■ WORK REQUEST 1 ■
In the profile of Tomás Cabili, translate this sentence into Spanish: "Tomás Lluisma Cabili (March 7, 1903 – March 17, 1957) was a Filipino lawyer, journalist, educator, and assemblyman from Lanao."
■ WORK REQUEST 2 ■
Carry on the profile of Tomás Cabili from its last sentence.
─── PASSAGE TO READ
Secretary of National Defense and Communications
- In office February 27, 1945 – July 11, 1945
- Appointed by: Sergio Osmeña
- Preceded by: Basilio Valdes
- Succeeded by: Alfredo Montelibano Sr.

Senator of the Philippines
- In office May 25, 1946 – December 30, 1955

Senate Majority Leader
- In office February 21, 1949 – January 25, 1954
- President: Manuel Roxas Elpidio Quirino
- Preceded by: Vicente Francisco
- Succeeded by: Cipriano Primicias Sr.

Member of the National Assembly from Lanao's Lone District
- In office November 15, 1935 – December 30, 1941
- Preceded by: Post created
- Succeeded by: Bato Ali Ciriaco B. Raval

Personal details
- Born: Tomás Lluisma Cabili March 7, 1903 Iligan, Misamis, Philippine Islands
- Died: March 17, 1957 (aged 54) Balamban, Cebu, Philippines
- Party: Liberal (1949–1957)
- Other political affiliations: Nacionalista (1934–1949)
- Education: University of the Philippines Cebu College (BA) Philippine College of Law (LLB)
- Occupation: Lawyer, journalist, educator, assemblyman

Military service
- Allegiance: Philippines United States
- Branch/service: United States Army
- Years of service: 1942-1945
- Rank: Colonel
- Unit: USAFFE
- Battles/wars: World War II

= Tomas Cabili =

Filipino lawyer, journalist, educator, and assemblyman

Tomás Lluisma Cabili (March 7, 1903 – March 17, 1957) was a Filipino lawyer, journalist, educator, and assemblyman from Lanao. He was also known as "Sultan Dimasangkay-ko-Ranao" for Maranaos.
──────
─── RECORDS
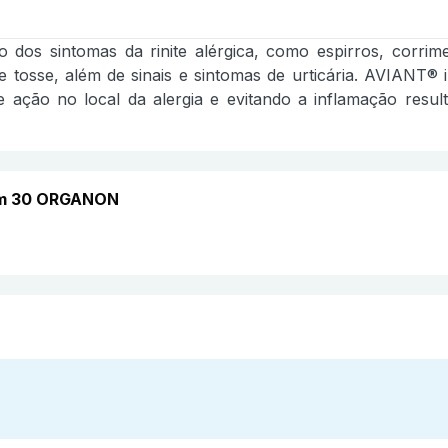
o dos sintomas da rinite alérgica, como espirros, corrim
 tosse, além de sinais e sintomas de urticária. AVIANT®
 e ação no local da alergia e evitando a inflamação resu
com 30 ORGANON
──────
─── RECORDS
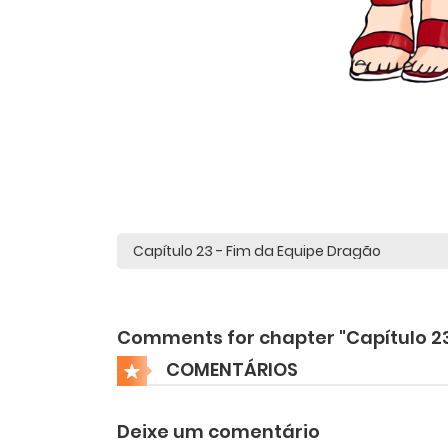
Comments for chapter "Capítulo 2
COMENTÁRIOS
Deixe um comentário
──────
─── RECORDS
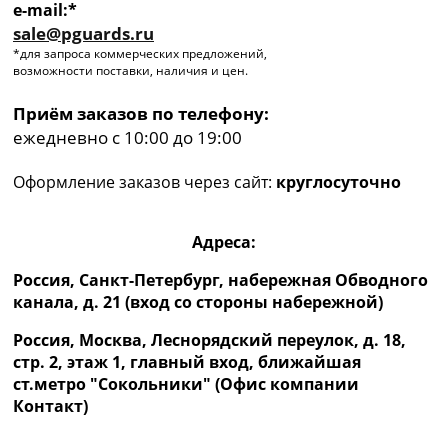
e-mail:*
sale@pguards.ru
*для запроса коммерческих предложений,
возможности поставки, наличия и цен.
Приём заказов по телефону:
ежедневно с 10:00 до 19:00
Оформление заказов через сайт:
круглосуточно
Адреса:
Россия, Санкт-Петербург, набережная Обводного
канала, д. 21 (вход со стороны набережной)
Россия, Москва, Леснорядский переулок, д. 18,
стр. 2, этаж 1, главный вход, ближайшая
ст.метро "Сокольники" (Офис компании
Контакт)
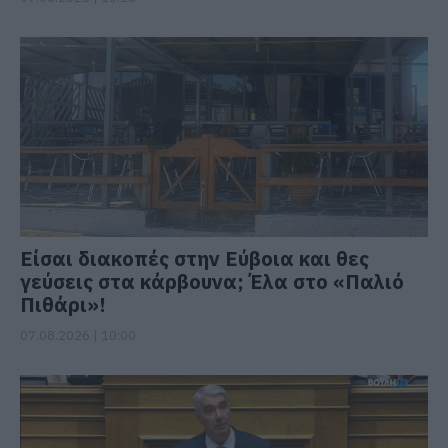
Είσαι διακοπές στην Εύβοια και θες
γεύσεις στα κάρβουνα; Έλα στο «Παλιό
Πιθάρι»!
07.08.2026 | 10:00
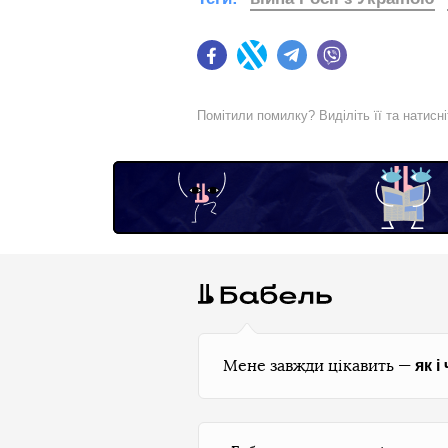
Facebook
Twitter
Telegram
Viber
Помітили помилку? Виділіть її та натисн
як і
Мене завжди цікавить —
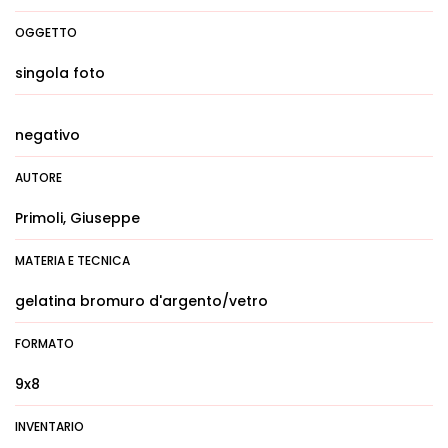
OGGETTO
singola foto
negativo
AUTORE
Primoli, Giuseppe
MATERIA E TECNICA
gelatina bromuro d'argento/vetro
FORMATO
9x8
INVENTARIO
──────
■ EXERCISE ANSWER 1 ■
Tomás Lluisma Cabili (7 de marzo de 1903 – 17 de marzo de 1957) fue un abogado, periodista, educador y asambleísta filipino de Lanao.

■ EXERCISE ANSWER 2 ■
==Early life==
Cabili was born in Iligan, Misamis, on March 7, 1903, to Guillermo Cabili and Efifania H. Lluisma.

He studied at Iligan Primary School (1911–1915) and Iligan Elementary School (1915–1918). He enrolled in four different schools to complete his secondary education from 1919 to 1923: the Zamboanga Provincial High School (1919–1920), Cebu High School (1920–1921), Silliman Institute (1921–1922), and Cebu Provincial High School (1922–1923).

He received his Bachelor of Arts degree from the University of the Philippines Cebu College in 1925, then pursued a law course at the Visayan Institute, also in Cebu, from 1925 to 1927. He transferred to the Philippine College of Law, where he completed his Bachelor of Laws degree in 1929. After he graduated, he became an instructor in the College of Law and Liberal Arts of the Visayan Institute from 1929 to 1930.

During his early years of school he won the Osmeña Medal in an oratorical contest, and the first prize Jocson Medal in an annual debate in the Philippine Law School.

==Journalism==
Cabili was a reporter of The Advertiser (Note: The Advertiser is a Cebu-based newspaper established in 1912.) and later a member of the staff of Cebu's The Freeman from 1924 to 1926. He was a correspondent of the National News Service between 1930 and 1932, and again from 1933 up to his election to the First National Assembly, and as a Lanao correspondent for the DMIM Papers and The Graphic.

After he passed the bar examinations, he practiced law in his home province.

==Political career==
In 1934, Cabili he was appointed Justice of the Peace of the 17th Municipal District of Lanao and Acting Justice of the Peace of Dansalan, Lanao. In the same year, he became a delegate to the Constitutional Convention. He was the only delegate who did not sign the 1935 Philippine Constitution, which was ratified on February 8, 1935.

In the 1935 general elections, he was elected assemblyman for his district in the First National Assembly. He served on the committees on agriculture, codes, franchises, provincial and municipal government, the national language, public instruction, Mindanao and special provinces, appropriations, civil service, and public lands.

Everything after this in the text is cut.